Start of TEXT EXTRACT
Torque Plate

66200i6

Famous Member
Greetings Inliners, I am in the process of finding a machine shop that has a torque plate for our inline 200 blocks. I live in the Puget Sound area of Washington State and have so far struck out. I continue to get the response that it is just an inline six and that it is not needed for boring. I am wondering what the opinion of the board is on the importance of the torque plate as defined in the Falcon Handbook.

Thanks in advance, Ric.
 
Howdy Back Ric:

We're having to rethink the torque plate reccommend. Ideally, the advice is right on. Realistically, finding a torque plate for a small Ford six is next to impossible. Having one made is relatively pricy. We're looking at having one made by cutting apart a junk head- still an expensive proposition.

The advantage of using a torque plate to bore and hone is truer cylinder circles for better ring seal and piston fit. When the head is torqued into place it distorts the cylinders slightly, into a 4 leaf clover shape, bulging in adjacent to the 4 head bolts and bowing out between. The distortion is ever so slight, but enough to make a difference in max power and longivity. The distortion effect is greater as overboring increases, lessening the structural integrity of the thin wall cast block design, and as head bolt torque goes up, above stock values.

For the typical street crusier, you will likely never know the difference over a quality bore and hone job. It is free and easy to bolt the main caps in place during the bore and hone process, for the same reasons as above.

Adios, David
 
Hey 662,

I am in the process of rebuilding my 200. The only place I found that has a torque plate for the small sixes is Clifford Performance. They said the price was $75 plus shipping. Obviously the charge you the shipping when the send it out, and then you pay shipping when it is shipped back. I think they let/want you to have it for about 2 weeks. Give them a call to verify/find out the details. They were pretty helpful when I called.

Tanx,
Mugsy
 
Seriously, this is 3rd week CAD stuff. Basic.

Why can't someone run up a 3D in generic CAD, maybe another generous soul host it for downloads, and they can be cut anywhere one has access to a modern engineering shop?

Also (just an idle thought) if it's easier to profile cut ¾" steel, why not laminate one up and rivet or bolt it all together?

Regards, Adam.
 
Adam that is something I should have thought of myself. I have a neighbor that as offered before to fab parts for me (in fact he will be building my intake for the modified log). If I could now find out what the proper design is for a torque plate I can make the drawing and have it made.
End of TEXT EXTRACT
Start of DATA PROVIDED
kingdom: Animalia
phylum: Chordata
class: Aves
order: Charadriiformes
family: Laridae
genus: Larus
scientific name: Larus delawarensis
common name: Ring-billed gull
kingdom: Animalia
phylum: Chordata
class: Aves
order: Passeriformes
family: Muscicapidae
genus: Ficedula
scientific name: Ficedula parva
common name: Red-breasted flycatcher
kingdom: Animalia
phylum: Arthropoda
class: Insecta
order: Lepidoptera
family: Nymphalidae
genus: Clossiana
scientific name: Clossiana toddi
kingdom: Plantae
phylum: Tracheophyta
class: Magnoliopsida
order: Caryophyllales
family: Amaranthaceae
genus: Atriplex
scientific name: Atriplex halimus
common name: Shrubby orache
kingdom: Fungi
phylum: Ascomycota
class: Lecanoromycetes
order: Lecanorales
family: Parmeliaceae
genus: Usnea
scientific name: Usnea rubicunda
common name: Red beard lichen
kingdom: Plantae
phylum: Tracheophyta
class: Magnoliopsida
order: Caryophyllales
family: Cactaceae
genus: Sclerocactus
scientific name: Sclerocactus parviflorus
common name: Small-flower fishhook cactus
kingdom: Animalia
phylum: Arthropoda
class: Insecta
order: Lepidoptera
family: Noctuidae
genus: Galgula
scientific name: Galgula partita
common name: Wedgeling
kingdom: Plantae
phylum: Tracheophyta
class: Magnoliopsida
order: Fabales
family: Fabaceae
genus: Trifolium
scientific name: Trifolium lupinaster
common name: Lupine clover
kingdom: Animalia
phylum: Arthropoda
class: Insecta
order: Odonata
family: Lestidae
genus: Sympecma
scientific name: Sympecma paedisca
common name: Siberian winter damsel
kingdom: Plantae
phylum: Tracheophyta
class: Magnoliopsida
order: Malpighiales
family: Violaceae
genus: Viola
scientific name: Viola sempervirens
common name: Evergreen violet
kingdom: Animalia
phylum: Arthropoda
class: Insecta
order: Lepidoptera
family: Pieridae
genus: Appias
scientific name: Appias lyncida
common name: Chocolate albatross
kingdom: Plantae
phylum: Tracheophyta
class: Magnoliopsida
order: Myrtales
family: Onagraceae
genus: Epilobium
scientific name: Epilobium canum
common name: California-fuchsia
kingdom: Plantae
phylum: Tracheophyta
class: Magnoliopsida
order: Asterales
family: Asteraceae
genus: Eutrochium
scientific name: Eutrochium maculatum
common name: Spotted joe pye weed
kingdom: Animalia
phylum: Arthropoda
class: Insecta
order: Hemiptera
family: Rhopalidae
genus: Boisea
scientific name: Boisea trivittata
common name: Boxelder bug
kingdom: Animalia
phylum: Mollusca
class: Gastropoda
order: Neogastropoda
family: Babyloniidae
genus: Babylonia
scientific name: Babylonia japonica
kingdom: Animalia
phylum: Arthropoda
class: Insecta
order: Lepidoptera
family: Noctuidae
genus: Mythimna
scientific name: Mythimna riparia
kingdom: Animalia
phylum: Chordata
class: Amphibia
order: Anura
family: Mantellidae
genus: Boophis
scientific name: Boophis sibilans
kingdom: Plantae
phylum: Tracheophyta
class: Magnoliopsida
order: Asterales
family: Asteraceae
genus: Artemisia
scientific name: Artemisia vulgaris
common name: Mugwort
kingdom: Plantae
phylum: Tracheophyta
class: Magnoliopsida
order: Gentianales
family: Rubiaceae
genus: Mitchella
End of DATA PROVIDED
• [INSTRUCTION 1] In the torque plate thread, why is the reply signed David reconsidering the recommendation to use a torque plate?
• [INSTRUCTION 2] Rewrite the torque plate thread starting at "Adios, David" and ending at "it all together?", changing "Clifford Performance" to "a specialty engine shop".

• [CORRECT RESULT 1] The advice is right in an ideal sense, but in practice a torque plate for a small Ford six is next to impossible to find. Having one made is also relatively pricey.

• [CORRECT RESULT 2]
Adios, David
 
Hey 662,

I am in the process of rebuilding my 200. The only place I found that has a torque plate for the small sixes is a specialty engine shop. They said the price was $75 plus shipping. Obviously the charge you the shipping when the send it out, and then you pay shipping when it is shipped back. I think they let/want you to have it for about 2 weeks. Give them a call to verify/find out the details. They were pretty helpful when I called.

Tanx,
Mugsy
 
Seriously, this is 3rd week CAD stuff. Basic.

Why can't someone run up a 3D in generic CAD, maybe another generous soul host it for downloads, and they can be cut anywhere one has access to a modern engineering shop?

Also (just an idle thought) if it's easier to profile cut ¾" steel, why not laminate one up and rivet or bolt it all together?